Grocery Stores Are Getting Ready For The Holiday Rush And The Pandemic's Second Wave
On a recent trip to Target, I was only slightly surprised to find that there was not a single roll of paper towels left in the whole store. Signage indicating the shortage, as well as a strict one-roll-per-customer limit, had been knocked off shelves and fallen to the ground. It's a reminder that supply chain disruptions often have ripple effects that can last not just weeks, but months.
The Wall Street Journal reported this week on the ongoing shortages of things like paper towels and Clorox antibacterial wipes, items that consumers began hoarding in March of this year and continue to buy in bulk whenever and wherever such items can be found.
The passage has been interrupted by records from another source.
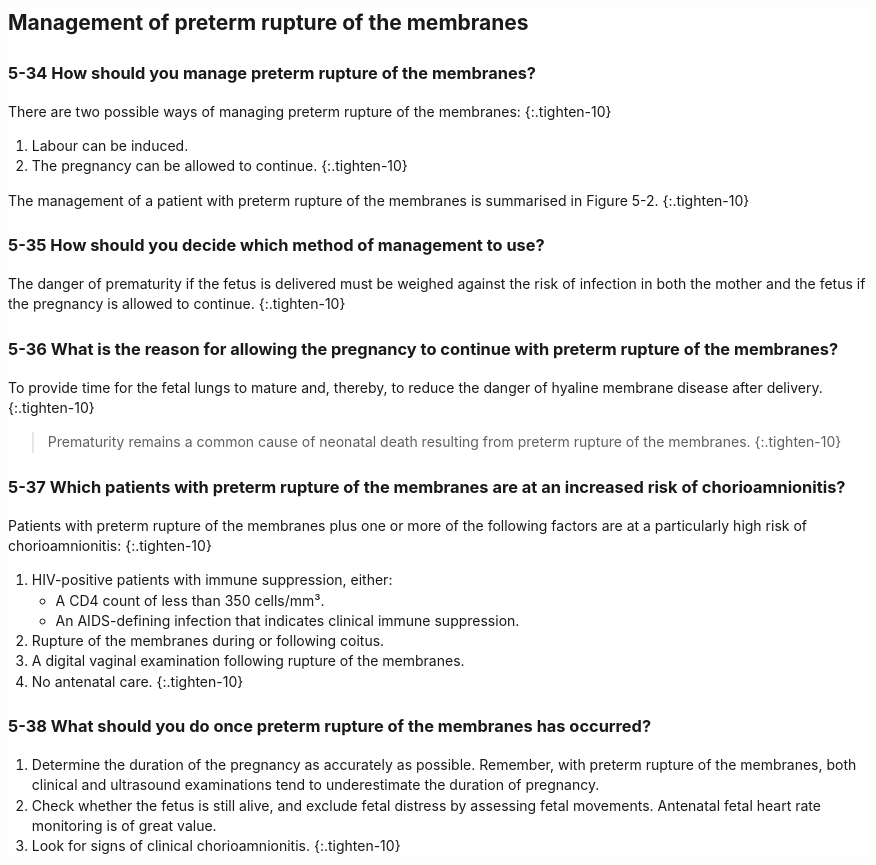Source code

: ## Management of preterm rupture of the membranes

### 5-34 How should you manage preterm rupture of the membranes?

There are two possible ways of managing preterm rupture of the membranes:
{:.tighten-10}

1.	Labour can be induced.
2.	The pregnancy can be allowed to continue.
{:.tighten-10}

The management of a patient with preterm rupture of the membranes is summarised in Figure 5-2.
{:.tighten-10}

### 5-35 How should you decide which method of management to use?

The danger of prematurity if the fetus is delivered must be weighed against the risk of infection in both the mother and the fetus if the pregnancy is allowed to continue.
{:.tighten-10}

### 5-36 What is the reason for allowing the pregnancy to continue with preterm rupture of the membranes?

To provide time for the fetal lungs to mature and, thereby, to reduce the danger of hyaline membrane disease after delivery.
{:.tighten-10}

> Prematurity remains a common cause of neonatal death resulting from preterm rupture of the membranes.
{:.tighten-10}

### 5-37 Which patients with preterm rupture of the membranes are at an increased risk of chorioamnionitis?

Patients with preterm rupture of the membranes plus one or more of the following factors are at a particularly high risk of chorioamnionitis:
{:.tighten-10}

1.	HIV-positive patients with immune suppression, either:
	*	A CD4 count of less than 350 cells/mm³.
	*	An AIDS-defining infection that indicates clinical immune suppression.
2.	Rupture of the membranes during or following coitus.
3.	A digital vaginal examination following rupture of the membranes.
4.	No antenatal care.
{:.tighten-10}

### 5-38 What should you do once preterm rupture of the membranes has occurred?

1.	Determine the duration of the pregnancy as accurately as possible. Remember, with preterm rupture of the membranes, both clinical and ultrasound examinations tend to underestimate the duration of pregnancy. 
2.	Check whether the fetus is still alive, and exclude fetal distress by assessing fetal movements. Antenatal fetal heart rate monitoring is of great value. 
3.	Look for signs of clinical chorioamnionitis. 
{:.tighten-10}
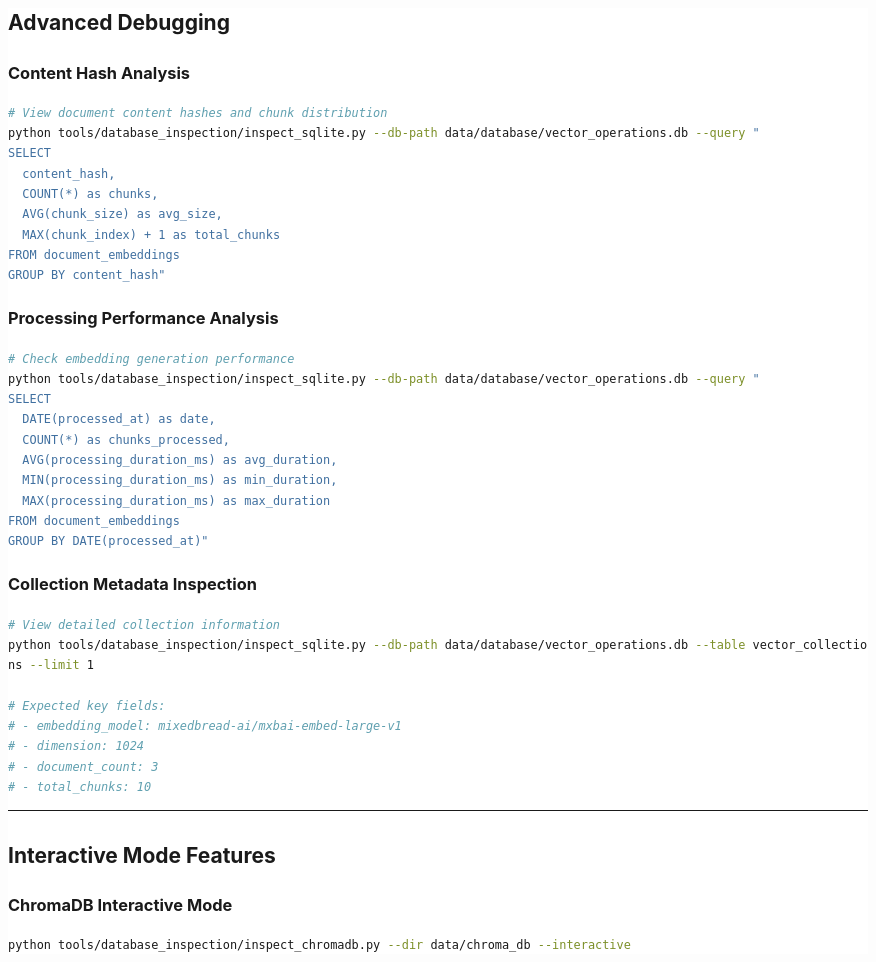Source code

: 
## Advanced Debugging

### Content Hash Analysis
```bash
# View document content hashes and chunk distribution
python tools/database_inspection/inspect_sqlite.py --db-path data/database/vector_operations.db --query "
SELECT 
  content_hash, 
  COUNT(*) as chunks, 
  AVG(chunk_size) as avg_size,
  MAX(chunk_index) + 1 as total_chunks
FROM document_embeddings 
GROUP BY content_hash"
```

### Processing Performance Analysis
```bash
# Check embedding generation performance
python tools/database_inspection/inspect_sqlite.py --db-path data/database/vector_operations.db --query "
SELECT 
  DATE(processed_at) as date,
  COUNT(*) as chunks_processed,
  AVG(processing_duration_ms) as avg_duration,
  MIN(processing_duration_ms) as min_duration,
  MAX(processing_duration_ms) as max_duration
FROM document_embeddings 
GROUP BY DATE(processed_at)"
```

### Collection Metadata Inspection
```bash
# View detailed collection information
python tools/database_inspection/inspect_sqlite.py --db-path data/database/vector_operations.db --table vector_collections --limit 1

# Expected key fields:
# - embedding_model: mixedbread-ai/mxbai-embed-large-v1
# - dimension: 1024
# - document_count: 3
# - total_chunks: 10
```

---

## Interactive Mode Features

### ChromaDB Interactive Mode
```bash
python tools/database_inspection/inspect_chromadb.py --dir data/chroma_db --interactive
```
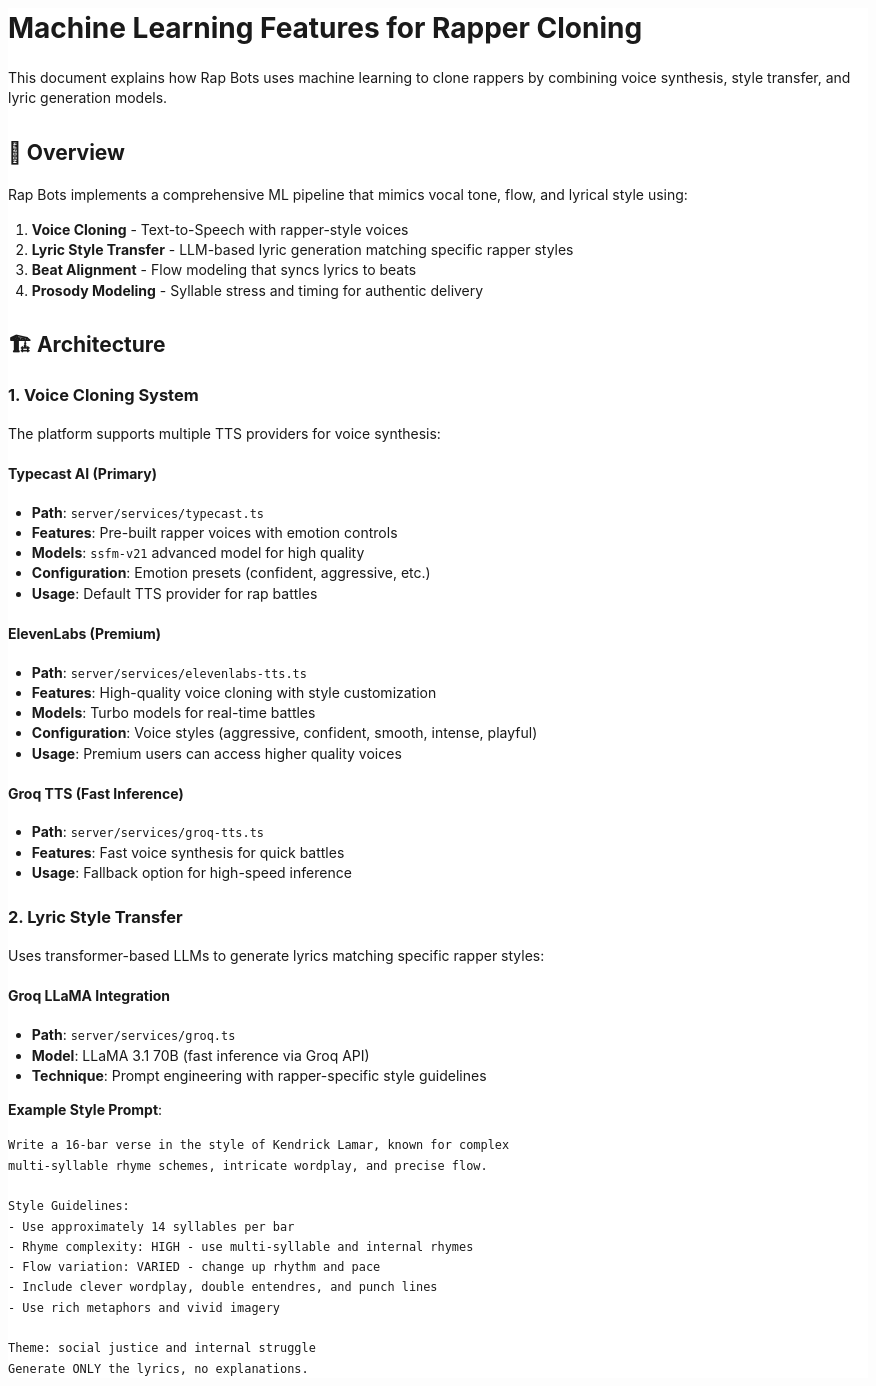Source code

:# Machine Learning Features for Rapper Cloning

This document explains how Rap Bots uses machine learning to clone rappers by combining voice synthesis, style transfer, and lyric generation models.

## 🎤 Overview

Rap Bots implements a comprehensive ML pipeline that mimics vocal tone, flow, and lyrical style using:

1. **Voice Cloning** - Text-to-Speech with rapper-style voices
2. **Lyric Style Transfer** - LLM-based lyric generation matching specific rapper styles  
3. **Beat Alignment** - Flow modeling that syncs lyrics to beats
4. **Prosody Modeling** - Syllable stress and timing for authentic delivery

## 🏗️ Architecture

### 1. Voice Cloning System

The platform supports multiple TTS providers for voice synthesis:

#### **Typecast AI** (Primary)
- **Path**: `server/services/typecast.ts`
- **Features**: Pre-built rapper voices with emotion controls
- **Models**: `ssfm-v21` advanced model for high quality
- **Configuration**: Emotion presets (confident, aggressive, etc.)
- **Usage**: Default TTS provider for rap battles

#### **ElevenLabs** (Premium)
- **Path**: `server/services/elevenlabs-tts.ts`
- **Features**: High-quality voice cloning with style customization
- **Models**: Turbo models for real-time battles
- **Configuration**: Voice styles (aggressive, confident, smooth, intense, playful)
- **Usage**: Premium users can access higher quality voices

#### **Groq TTS** (Fast Inference)
- **Path**: `server/services/groq-tts.ts`
- **Features**: Fast voice synthesis for quick battles
- **Usage**: Fallback option for high-speed inference

### 2. Lyric Style Transfer

Uses transformer-based LLMs to generate lyrics matching specific rapper styles:

#### **Groq LLaMA Integration**
- **Path**: `server/services/groq.ts`
- **Model**: LLaMA 3.1 70B (fast inference via Groq API)
- **Technique**: Prompt engineering with rapper-specific style guidelines

**Example Style Prompt**:
```
Write a 16-bar verse in the style of Kendrick Lamar, known for complex 
multi-syllable rhyme schemes, intricate wordplay, and precise flow.

Style Guidelines:
- Use approximately 14 syllables per bar
- Rhyme complexity: HIGH - use multi-syllable and internal rhymes
- Flow variation: VARIED - change up rhythm and pace
- Include clever wordplay, double entendres, and punch lines
- Use rich metaphors and vivid imagery

Theme: social justice and internal struggle
Generate ONLY the lyrics, no explanations.
```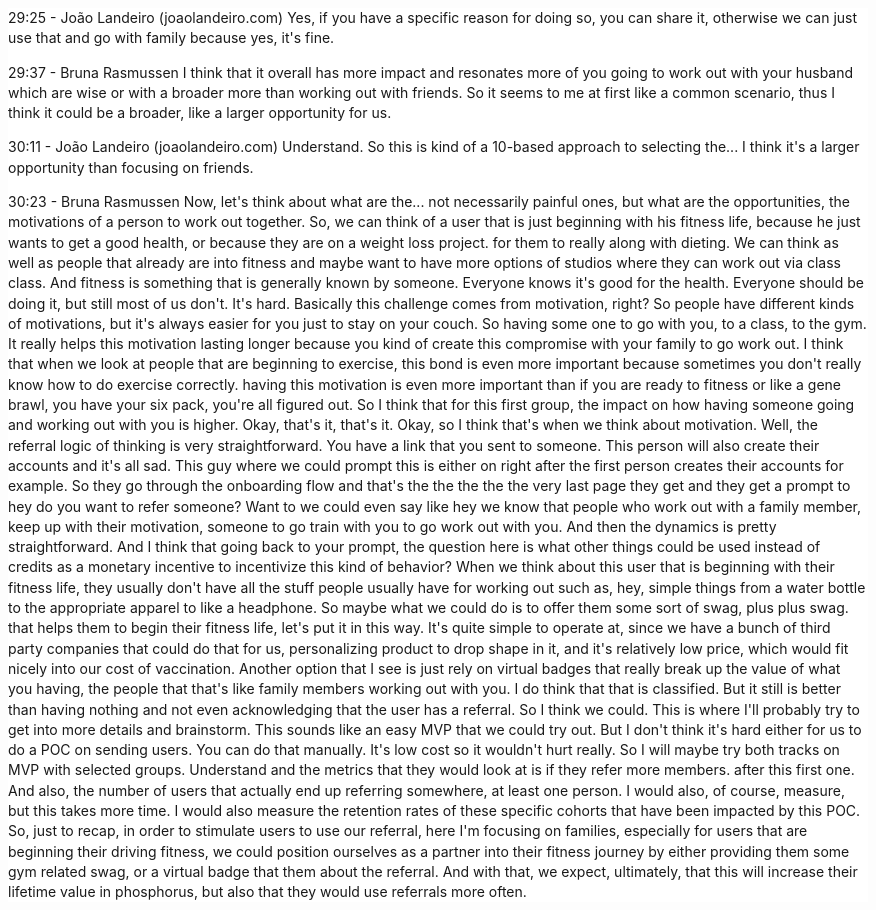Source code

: 29:25 - João Landeiro (joaolandeiro.com)
  Yes, if you have a specific reason for doing so, you can share it, otherwise we can just use that and go with family because yes, it's fine.

29:37 - Bruna Rasmussen
  I think that it overall has more impact and resonates more of you going to work out with your husband which are wise or with a broader more than working out with friends.  So it seems to me at first like a common scenario, thus I think it could be a broader, like a larger opportunity for us.

30:11 - João Landeiro (joaolandeiro.com)
  Understand. So this is kind of a 10-based approach to selecting the... I think it's a larger opportunity than focusing on friends.

30:23 - Bruna Rasmussen
  Now, let's think about what are the... not necessarily painful ones, but what are the opportunities, the motivations of a person to work out together.  So, we can think of a user that is just beginning with his fitness life, because he just wants to get a good health, or because they are on a weight loss project.  for them to really along with dieting. We can think as well as people that already are into fitness and maybe want to have more options of studios where they can work out via class class.  And fitness is something that is generally known by someone. Everyone knows it's good for the health. Everyone should be doing it, but still most of us don't.  It's hard. Basically this challenge comes from motivation, right? So people have different kinds of motivations, but it's always easier for you just to stay on your couch.  So having some one to go with you, to a class, to the gym. It really helps this motivation lasting longer because you kind of create this compromise with your family to go work out.  I think that when we look at people that are beginning to exercise, this bond is even more important because sometimes you don't really know how to do exercise correctly.  having this motivation is even more important than if you are ready to fitness or like a gene brawl, you have your six pack, you're all figured out.  So I think that for this first group, the impact on how having someone going and working out with you is higher.  Okay, that's it, that's it. Okay, so I think that's when we think about motivation. Well, the referral logic of thinking is very straightforward.  You have a link that you sent to someone. This person will also create their accounts and it's all sad.  This guy where we could prompt this is either on right after the first person creates their accounts for example.  So they go through the onboarding flow and that's the the the the the very last page they get and they get a prompt to hey do you want to refer someone?  Want to we could even say like hey we know that people who work out with a family member, keep up with their motivation, someone to go train with you to go work out with you.  And then the dynamics is pretty straightforward. And I think that going back to your prompt, the question here is what other things could be used instead of credits as a monetary incentive to incentivize this kind of behavior?  When we think about this user that is beginning with their fitness life, they usually don't have all the stuff people usually have for working out such as, hey, simple things from a water bottle to the appropriate apparel to like a headphone.  So maybe what we could do is to offer them some sort of swag, plus plus swag. that helps them to begin their fitness life, let's put it in this way.  It's quite simple to operate at, since we have a bunch of third party companies that could do that for us, personalizing product to drop shape in it, and it's relatively low price, which would fit nicely into our cost of vaccination.  Another option that I see is just rely on virtual badges that really break up the value of what you having, the people that that's like family members working out with you.  I do think that that is classified. But it still is better than having nothing and not even acknowledging that the user has a referral.  So I think we could. This is where I'll probably try to get into more details and brainstorm. This sounds like an easy MVP that we could try out.  But I don't think it's hard either for us to do a POC on sending users. You can do that manually.  It's low cost so it wouldn't hurt really. So I will maybe try both tracks on MVP with selected groups.  Understand and the metrics that they would look at is if they refer more members. after this first one. And also, the number of users that actually end up referring somewhere, at least one person.  I would also, of course, measure, but this takes more time. I would also measure the retention rates of these specific cohorts that have been impacted by this POC.  So, just to recap, in order to stimulate users to use our referral, here I'm focusing on families, especially for users that are beginning their driving fitness, we could position ourselves as a partner into their fitness journey by either providing them some gym related swag, or a virtual badge that  them about the referral. And with that, we expect, ultimately, that this will increase their lifetime value in phosphorus, but also that they would use referrals more often.
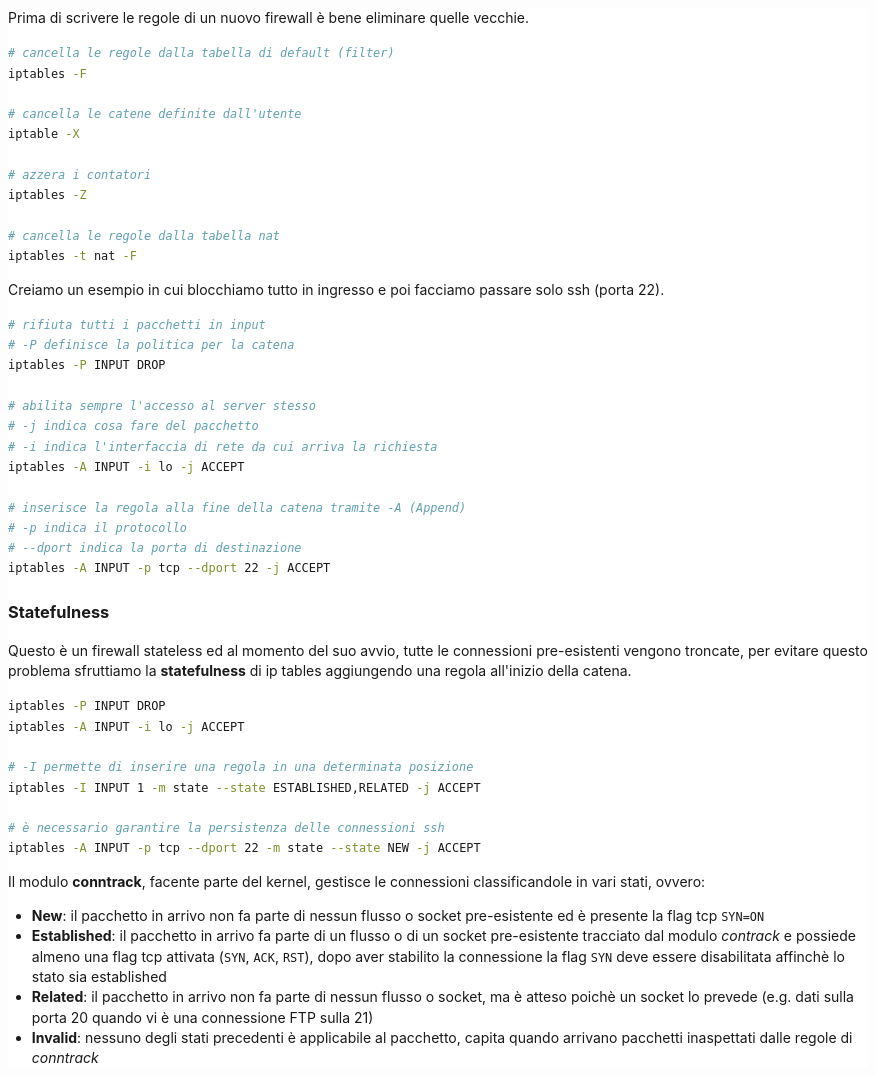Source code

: Prima di scrivere le regole di un nuovo firewall è bene eliminare quelle vecchie.
```bash
# cancella le regole dalla tabella di default (filter)
iptables -F

# cancella le catene definite dall'utente
iptable -X

# azzera i contatori
iptables -Z

# cancella le regole dalla tabella nat
iptables -t nat -F
```

Creiamo un esempio in cui blocchiamo tutto in ingresso e poi facciamo passare solo ssh (porta 22).
```bash
# rifiuta tutti i pacchetti in input
# -P definisce la politica per la catena
iptables -P INPUT DROP

# abilita sempre l'accesso al server stesso
# -j indica cosa fare del pacchetto
# -i indica l'interfaccia di rete da cui arriva la richiesta
iptables -A INPUT -i lo -j ACCEPT

# inserisce la regola alla fine della catena tramite -A (Append)
# -p indica il protocollo
# --dport indica la porta di destinazione
iptables -A INPUT -p tcp --dport 22 -j ACCEPT 
```

### Statefulness
Questo è un firewall stateless ed al momento del suo avvio, tutte le connessioni pre-esistenti vengono troncate, per evitare questo problema sfruttiamo la **statefulness** di ip tables aggiungendo una regola all'inizio della catena.
```bash
iptables -P INPUT DROP
iptables -A INPUT -i lo -j ACCEPT

# -I permette di inserire una regola in una determinata posizione
iptables -I INPUT 1 -m state --state ESTABLISHED,RELATED -j ACCEPT

# è necessario garantire la persistenza delle connessioni ssh
iptables -A INPUT -p tcp --dport 22 -m state --state NEW -j ACCEPT
```

Il modulo **conntrack**, facente parte del kernel, gestisce le connessioni classificandole in vari stati, ovvero:
- **New**: il pacchetto in arrivo non fa parte di nessun flusso o socket pre-esistente ed è presente la flag tcp `SYN=ON`
- **Established**: il pacchetto in arrivo fa parte di un flusso o di un socket pre-esistente tracciato dal modulo _contrack_ e possiede almeno una flag tcp attivata (`SYN`, `ACK`, `RST`), dopo aver stabilito la connessione la flag `SYN` deve essere disabilitata affinchè lo stato sia established
- **Related**: il pacchetto in arrivo non fa parte di nessun flusso o socket, ma è atteso poichè un socket lo prevede (e.g. dati sulla porta 20 quando vi è una connessione FTP sulla 21)
- **Invalid**: nessuno degli stati precedenti è applicabile al pacchetto, capita quando arrivano pacchetti inaspettati dalle regole di _conntrack_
The issue is so pervasive that Clorox has said the shortages are likely to last until 2021, despite the company increasing production to keep up with demand.
Grocery stores are trying to stay one step ahead of demand for popular products by stockpiling goods in preparation of a second wave of coronavirus. If COVID-19 cases spike this fall and winter, it's likely that buyers will start prepping for heightened quarantine restrictions once again, and grocers want to be ready. Not only that, but there's the usual holiday rush to contend with.
"We started talking about Thanksgiving in June. That's earlier than we ever have," United Natural Foods president Chris Testa told the WSJ. What are they stockpiling? Cranberry sauce, cold medicine, and herbal tea.
Other stores, meanwhile, are thinking ahead by keeping "pandemic pallets" in their warehouses, which are filled with supplies of the essentials so that there's always at least a minimum to work from. Food staples like pasta sauce will be less likely to run out with a system like this, which allows supermarkets to think months ahead rather than mere weeks.
Canned vegetables, WSJ notes, are still harder for stores to acquire and stockpile on their pandemic pallets. That's because demand for those items hasn't really ever decreased after the initial surge back in March; people are still cooking at home a lot more and unable to go to restaurants as often as they once did, and it takes a lot for an entire manufacturing sector to keep up that level of production. (Especially when an outbreak of COVID-19 could shut down or otherwise debilitate the production line.) Ultimately, though, grocery stores are thinking farther ahead than they ever have, and that can only be a good thing as the pandemic wears on.
"We will never again operate our business as unprepared for something like this," Darin Peirce of Associated Food Stores told WSJ.